* _WHAT TO PRODUCE_:
From the entries below, pull out each line where "round" appears.

+ + + + +

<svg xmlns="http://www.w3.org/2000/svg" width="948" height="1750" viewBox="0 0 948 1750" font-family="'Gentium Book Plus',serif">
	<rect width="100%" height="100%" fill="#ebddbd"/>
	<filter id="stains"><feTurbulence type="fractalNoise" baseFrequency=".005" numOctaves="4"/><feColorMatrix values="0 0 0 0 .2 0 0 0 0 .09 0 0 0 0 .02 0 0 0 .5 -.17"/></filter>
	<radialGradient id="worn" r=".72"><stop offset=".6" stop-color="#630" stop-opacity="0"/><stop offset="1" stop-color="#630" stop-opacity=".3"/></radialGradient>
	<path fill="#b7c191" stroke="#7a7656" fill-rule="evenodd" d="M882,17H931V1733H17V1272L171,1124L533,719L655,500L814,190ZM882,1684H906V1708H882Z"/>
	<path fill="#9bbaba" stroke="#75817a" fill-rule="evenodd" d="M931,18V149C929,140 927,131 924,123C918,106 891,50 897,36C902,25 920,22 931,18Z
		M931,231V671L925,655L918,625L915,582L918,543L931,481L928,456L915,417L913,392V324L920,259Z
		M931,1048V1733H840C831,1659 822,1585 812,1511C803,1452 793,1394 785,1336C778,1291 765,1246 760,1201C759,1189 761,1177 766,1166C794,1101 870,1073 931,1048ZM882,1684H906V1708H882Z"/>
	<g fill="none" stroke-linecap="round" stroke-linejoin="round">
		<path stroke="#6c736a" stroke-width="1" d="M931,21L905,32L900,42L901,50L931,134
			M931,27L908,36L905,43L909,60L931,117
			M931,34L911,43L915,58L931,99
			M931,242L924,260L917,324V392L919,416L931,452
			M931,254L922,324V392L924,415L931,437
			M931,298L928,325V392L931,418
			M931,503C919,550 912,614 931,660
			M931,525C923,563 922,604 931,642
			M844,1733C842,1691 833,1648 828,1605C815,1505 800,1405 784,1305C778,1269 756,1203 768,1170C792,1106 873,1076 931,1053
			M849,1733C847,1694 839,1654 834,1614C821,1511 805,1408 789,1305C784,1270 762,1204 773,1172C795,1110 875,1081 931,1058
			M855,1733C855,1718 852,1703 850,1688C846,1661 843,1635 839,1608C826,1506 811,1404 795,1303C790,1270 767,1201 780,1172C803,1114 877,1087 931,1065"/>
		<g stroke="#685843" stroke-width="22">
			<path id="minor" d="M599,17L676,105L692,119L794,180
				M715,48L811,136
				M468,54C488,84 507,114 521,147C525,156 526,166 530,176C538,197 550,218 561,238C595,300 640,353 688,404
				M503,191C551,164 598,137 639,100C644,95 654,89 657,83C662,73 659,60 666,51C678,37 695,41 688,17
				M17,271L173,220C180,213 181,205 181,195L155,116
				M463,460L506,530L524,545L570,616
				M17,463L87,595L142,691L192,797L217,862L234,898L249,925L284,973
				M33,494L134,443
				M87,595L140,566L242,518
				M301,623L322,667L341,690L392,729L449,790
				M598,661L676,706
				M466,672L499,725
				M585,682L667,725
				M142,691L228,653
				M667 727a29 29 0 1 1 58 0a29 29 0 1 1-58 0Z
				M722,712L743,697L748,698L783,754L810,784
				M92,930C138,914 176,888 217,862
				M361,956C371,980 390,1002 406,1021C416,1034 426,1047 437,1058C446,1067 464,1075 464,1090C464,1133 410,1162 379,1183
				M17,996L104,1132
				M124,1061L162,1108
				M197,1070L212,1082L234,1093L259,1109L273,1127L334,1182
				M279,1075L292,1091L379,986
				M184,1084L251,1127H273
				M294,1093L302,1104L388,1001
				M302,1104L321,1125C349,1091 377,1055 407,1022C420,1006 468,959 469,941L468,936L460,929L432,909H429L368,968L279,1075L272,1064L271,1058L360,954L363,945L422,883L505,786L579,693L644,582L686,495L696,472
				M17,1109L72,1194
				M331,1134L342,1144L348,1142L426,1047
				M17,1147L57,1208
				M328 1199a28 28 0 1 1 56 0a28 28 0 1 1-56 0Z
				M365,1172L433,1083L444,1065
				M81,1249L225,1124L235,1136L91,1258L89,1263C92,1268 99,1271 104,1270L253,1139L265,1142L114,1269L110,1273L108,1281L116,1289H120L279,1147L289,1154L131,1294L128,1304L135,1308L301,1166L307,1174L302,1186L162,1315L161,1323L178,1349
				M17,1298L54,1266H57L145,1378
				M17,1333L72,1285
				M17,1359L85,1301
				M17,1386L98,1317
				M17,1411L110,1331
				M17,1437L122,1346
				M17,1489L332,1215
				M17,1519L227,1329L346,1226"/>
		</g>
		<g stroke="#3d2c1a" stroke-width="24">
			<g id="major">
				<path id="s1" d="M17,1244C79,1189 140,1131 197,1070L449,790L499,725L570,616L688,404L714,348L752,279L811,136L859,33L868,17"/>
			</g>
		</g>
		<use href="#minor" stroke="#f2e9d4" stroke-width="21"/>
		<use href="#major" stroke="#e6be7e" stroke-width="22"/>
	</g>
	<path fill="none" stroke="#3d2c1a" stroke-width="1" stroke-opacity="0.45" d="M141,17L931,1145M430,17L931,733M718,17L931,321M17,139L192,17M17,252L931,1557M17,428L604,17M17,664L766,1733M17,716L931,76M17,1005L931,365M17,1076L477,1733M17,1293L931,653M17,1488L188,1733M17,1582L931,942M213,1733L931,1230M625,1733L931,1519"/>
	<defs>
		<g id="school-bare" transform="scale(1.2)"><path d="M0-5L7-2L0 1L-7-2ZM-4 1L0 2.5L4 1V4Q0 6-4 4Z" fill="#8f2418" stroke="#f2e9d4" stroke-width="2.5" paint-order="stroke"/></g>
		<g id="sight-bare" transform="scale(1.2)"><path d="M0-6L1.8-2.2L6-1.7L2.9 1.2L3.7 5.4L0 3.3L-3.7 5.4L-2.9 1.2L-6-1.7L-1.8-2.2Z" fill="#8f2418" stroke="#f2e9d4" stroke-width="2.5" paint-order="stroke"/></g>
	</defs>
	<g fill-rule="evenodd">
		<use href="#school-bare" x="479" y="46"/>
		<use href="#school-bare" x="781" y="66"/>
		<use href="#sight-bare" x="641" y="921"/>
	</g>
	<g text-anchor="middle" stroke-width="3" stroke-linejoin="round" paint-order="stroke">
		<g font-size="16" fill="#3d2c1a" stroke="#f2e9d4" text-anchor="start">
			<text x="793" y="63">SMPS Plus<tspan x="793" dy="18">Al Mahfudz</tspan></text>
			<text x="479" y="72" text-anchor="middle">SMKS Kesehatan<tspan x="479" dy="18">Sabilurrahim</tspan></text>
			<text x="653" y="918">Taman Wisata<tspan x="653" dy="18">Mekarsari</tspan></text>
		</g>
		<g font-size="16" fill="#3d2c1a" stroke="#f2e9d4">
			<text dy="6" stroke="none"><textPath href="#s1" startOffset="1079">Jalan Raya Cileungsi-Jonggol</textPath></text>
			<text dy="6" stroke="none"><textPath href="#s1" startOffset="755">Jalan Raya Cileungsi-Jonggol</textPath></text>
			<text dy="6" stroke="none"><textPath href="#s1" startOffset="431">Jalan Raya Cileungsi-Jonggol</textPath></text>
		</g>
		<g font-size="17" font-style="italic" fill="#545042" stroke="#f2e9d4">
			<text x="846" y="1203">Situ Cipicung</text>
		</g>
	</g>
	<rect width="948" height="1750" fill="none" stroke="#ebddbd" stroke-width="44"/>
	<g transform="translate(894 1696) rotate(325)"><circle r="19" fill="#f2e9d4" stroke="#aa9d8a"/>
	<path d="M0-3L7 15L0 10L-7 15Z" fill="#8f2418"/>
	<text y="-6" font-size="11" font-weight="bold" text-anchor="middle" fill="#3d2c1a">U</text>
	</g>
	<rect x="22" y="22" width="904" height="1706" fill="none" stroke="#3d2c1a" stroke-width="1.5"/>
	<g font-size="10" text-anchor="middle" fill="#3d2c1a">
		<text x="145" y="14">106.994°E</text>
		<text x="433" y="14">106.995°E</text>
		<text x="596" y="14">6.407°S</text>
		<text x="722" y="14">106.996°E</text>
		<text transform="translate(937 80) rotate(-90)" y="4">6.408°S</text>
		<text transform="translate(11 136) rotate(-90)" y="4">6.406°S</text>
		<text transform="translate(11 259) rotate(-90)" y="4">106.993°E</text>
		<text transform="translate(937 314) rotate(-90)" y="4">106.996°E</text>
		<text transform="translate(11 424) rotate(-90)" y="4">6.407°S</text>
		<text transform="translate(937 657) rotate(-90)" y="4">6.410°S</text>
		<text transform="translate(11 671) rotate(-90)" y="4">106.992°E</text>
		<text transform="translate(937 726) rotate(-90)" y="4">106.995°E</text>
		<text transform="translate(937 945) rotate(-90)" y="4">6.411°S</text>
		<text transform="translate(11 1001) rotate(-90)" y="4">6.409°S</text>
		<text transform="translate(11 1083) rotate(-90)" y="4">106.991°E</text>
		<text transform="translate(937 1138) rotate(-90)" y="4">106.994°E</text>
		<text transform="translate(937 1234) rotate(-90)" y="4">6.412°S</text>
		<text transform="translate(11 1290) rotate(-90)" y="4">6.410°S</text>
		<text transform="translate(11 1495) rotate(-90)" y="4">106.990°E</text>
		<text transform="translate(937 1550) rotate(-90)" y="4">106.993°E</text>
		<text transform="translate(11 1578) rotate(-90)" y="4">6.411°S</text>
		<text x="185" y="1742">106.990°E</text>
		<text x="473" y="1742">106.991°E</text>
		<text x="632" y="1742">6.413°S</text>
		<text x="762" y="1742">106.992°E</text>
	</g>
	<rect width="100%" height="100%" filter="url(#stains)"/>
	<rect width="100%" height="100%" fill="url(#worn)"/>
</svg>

+ + + + +

* _ANSWER SPACE_:
	<g fill="none" stroke-linecap="round" stroke-linejoin="round">
	<g text-anchor="middle" stroke-width="3" stroke-linejoin="round" paint-order="stroke">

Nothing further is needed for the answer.